§ What the task requires:
Pick out every line below that contains the string "네트워크".

§ Provided records:
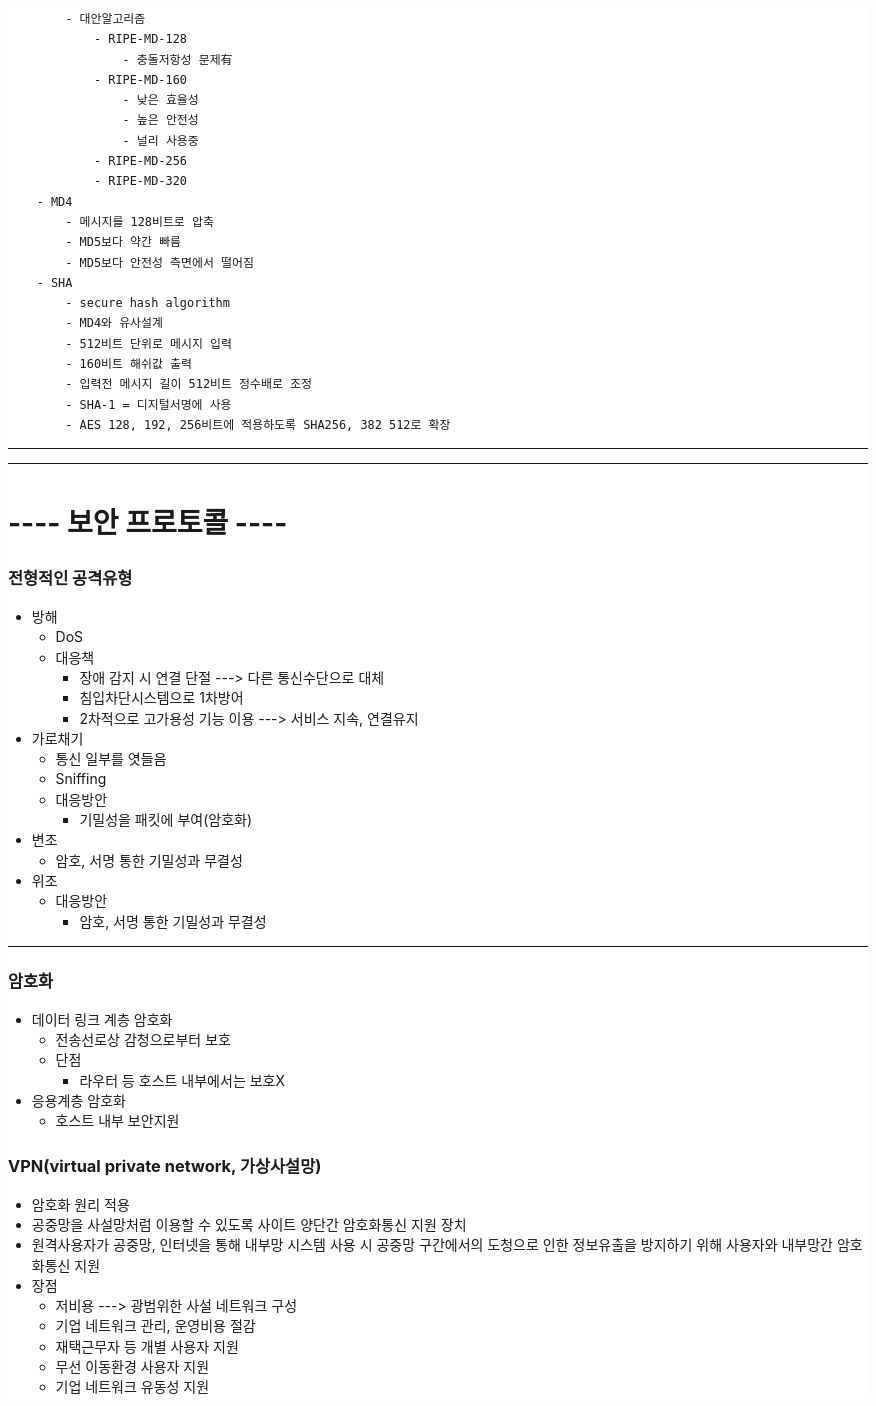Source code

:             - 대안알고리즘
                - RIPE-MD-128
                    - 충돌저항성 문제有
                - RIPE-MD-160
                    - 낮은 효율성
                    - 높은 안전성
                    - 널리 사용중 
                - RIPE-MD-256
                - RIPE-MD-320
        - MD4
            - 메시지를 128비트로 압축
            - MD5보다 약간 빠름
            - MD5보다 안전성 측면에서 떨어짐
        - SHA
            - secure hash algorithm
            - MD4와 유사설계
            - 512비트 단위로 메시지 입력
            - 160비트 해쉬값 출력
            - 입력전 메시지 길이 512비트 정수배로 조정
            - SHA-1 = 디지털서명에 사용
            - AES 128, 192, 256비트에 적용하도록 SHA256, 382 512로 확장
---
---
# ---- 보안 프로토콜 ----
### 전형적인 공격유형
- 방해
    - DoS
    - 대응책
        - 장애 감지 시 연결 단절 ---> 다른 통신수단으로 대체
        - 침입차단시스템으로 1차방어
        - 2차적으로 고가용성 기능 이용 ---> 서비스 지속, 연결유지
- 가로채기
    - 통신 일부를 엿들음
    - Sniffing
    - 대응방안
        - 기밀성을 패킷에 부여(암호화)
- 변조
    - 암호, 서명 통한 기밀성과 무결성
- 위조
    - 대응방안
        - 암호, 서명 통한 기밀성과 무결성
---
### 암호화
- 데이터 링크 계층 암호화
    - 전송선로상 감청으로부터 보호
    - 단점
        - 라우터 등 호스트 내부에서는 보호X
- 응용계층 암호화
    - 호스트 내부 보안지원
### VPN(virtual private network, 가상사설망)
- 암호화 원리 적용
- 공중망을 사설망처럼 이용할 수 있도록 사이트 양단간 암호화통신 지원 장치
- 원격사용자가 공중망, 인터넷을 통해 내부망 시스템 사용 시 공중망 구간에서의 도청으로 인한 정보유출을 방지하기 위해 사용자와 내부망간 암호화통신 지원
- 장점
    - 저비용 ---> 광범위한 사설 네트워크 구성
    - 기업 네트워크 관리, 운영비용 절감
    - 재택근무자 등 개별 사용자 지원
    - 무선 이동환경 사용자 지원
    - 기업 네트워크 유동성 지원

§ Your response:
    - 저비용 ---> 광범위한 사설 네트워크 구성
    - 기업 네트워크 관리, 운영비용 절감
    - 기업 네트워크 유동성 지원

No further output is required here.